The questions I have surround the “since 2012” bit. FB exists since 2004, so what happened in 2012? Was it a data dump, a careless logger, system migration, or something else?
It seems like it was one of those old systems from the earlier days that somehow was overlooked. It’s not great but I understand how it happens if they didn’t have strong monitoring and system ownership.
Considering how old Facebook is, you’d think they would have their shit together when it comes to password security…
Facebook is huge and has very diverse teams/departments. It’s absolutely possible the guys who know what security is, and the guys who build app xyz are in different departments, countries, continents.
The capitalists want us to believe otherwise, but large corporations are just as convoluted and inefficient as a planned economy.
Of not more. At least government gives some amount of insight and a chain of responsibility. Corporations are opaque and responsibility ends in an understaffed, underpaid “support” line.
Have you ever worked for government IT? Most of it is ages behind private sector.
I work in the private sector and our most essential systems run on Windows Server 2012. Because the installed applications can’t be migrated to anything else. After a reboot, there’s 21 scripts that need to be run in a specific order (with admin rights) to get the app running again. The frontend is an http webpage that’s open to the world.
The supplier of the software is a huge global corporation, market leader in their field.
I’m not saying there isn’t crap in the private sector, but in my experience government really sucks managing IT.
No. Large organizations suck at managing IT, simply because it’s not crucial for them to keep it managed and they usually have enough institutional insulation to mitigate the impacts. Whether that insulation is money or disregard of the public doesn’t matter all that much.
👌👍
The difference is even this pittance of a fine wouldn’t happen in a planned economy - it would be like the planners fining themselves.
What we’re seeing here is a result of the amoral “beastly” types concentrating power. What you’re suggesting is to intentionally concentrate that power from the start.
Facebook is a great example of democracy - the billions of people using it have effectively (in their voluntary ignorance) voted for it to be like this. These are the same people who would vote for policies in a pure democracy.
And you’re ignoring what happens in the SMB space, where people aren’t part of the corrupt circle.
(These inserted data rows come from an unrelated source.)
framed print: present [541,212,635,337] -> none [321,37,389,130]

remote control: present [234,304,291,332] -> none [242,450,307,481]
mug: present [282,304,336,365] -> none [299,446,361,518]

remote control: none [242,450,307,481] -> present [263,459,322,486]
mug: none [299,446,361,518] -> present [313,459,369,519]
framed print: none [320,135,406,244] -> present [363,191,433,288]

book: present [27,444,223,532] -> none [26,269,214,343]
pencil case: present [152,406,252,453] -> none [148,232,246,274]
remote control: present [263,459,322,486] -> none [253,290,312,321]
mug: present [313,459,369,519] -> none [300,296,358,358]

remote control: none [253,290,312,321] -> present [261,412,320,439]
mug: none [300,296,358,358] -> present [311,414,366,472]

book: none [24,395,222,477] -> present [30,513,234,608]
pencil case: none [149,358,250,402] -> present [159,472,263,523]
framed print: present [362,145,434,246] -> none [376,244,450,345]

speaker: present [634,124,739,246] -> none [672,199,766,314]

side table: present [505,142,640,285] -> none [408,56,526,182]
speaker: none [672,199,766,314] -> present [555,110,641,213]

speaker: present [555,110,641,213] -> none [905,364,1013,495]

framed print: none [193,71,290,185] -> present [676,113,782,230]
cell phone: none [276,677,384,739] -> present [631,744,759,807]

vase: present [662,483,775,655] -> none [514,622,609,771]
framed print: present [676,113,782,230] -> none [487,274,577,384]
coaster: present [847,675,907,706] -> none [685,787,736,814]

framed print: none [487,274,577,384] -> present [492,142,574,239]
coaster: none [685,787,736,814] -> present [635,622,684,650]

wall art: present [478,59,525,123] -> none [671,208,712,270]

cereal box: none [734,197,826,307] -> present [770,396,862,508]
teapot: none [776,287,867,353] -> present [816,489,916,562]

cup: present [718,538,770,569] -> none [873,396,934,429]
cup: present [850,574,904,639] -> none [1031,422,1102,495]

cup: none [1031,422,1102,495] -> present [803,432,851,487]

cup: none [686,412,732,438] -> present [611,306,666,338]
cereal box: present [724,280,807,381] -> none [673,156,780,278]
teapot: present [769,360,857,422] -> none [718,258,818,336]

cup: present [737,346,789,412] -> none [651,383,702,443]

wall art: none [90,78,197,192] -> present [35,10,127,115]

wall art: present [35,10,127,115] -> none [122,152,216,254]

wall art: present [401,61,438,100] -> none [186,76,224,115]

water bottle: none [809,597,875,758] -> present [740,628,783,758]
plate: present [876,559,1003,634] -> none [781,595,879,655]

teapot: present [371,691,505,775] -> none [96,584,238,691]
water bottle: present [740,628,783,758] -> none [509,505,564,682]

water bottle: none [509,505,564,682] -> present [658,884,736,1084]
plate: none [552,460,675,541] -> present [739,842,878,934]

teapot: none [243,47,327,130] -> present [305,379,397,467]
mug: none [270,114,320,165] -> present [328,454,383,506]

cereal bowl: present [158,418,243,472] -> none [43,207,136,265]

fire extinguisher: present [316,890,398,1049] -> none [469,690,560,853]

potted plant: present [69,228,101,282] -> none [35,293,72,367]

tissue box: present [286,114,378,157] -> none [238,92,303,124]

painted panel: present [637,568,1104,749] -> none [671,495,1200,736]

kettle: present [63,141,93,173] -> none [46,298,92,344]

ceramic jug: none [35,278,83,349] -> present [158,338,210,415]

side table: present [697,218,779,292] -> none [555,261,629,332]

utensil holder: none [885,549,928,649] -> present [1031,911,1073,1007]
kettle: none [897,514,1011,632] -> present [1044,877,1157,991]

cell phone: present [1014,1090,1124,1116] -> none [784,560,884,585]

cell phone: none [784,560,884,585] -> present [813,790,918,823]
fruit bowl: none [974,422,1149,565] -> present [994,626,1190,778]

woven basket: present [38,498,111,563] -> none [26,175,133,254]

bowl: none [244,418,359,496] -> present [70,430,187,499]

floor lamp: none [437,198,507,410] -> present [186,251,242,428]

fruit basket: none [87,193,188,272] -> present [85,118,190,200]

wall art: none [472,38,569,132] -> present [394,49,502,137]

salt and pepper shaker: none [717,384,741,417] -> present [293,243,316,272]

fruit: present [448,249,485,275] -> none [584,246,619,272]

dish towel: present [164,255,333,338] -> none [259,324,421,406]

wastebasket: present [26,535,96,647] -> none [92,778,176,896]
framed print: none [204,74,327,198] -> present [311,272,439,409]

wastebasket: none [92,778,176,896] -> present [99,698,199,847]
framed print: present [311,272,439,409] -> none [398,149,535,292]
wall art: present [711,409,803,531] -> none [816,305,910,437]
You’re welcome to start a small community anywhere in the US with a planned economy, as proof of concept.
You could call it… A commune, to indicate its goals.
Considering how old Facebook is…. They probably never bothered to upgrade the authentication system because “if it ain’t broke, don’t fix it” and it didn’t matter to their revenue.
Password hashing has been standard practice far longer than Facebook has existed. Even by 2004’s awful, ‘archaic’ standards.
At the time Facebook was invented, plaintext passwords had been a joke for years.
They are still on the old system of writing them down on paper XD
That’s harder to steal/hack by someone across the globe.
I mentioned this in another comment too: Nobody seems to reads the actual posts, just the headlines. They were accidentally stored in logs:
which is something I’ve seen at other companies too. For example, if you have error logging that logs the entire HTTP request when an error happens, but forget to filter out sensitive fields.
This is almost certainly the result of accidentally letting the passwords get into the logging infrastructure.
These things are the other way around. The older something is, the more likely it is to find a bunch of questionable choices, spaghetti code, and security holes.
The questions I have surround the “since 2012” bit. FB exists since 2004, so what happened in 2012? Was it a data dump, a careless logger, system migration, or something else?
Careless logging is the one.
It seems like it was one of those old systems from the earlier days that somehow was overlooked. It’s not great but I understand how it happens if they didn’t have strong monitoring and system ownership.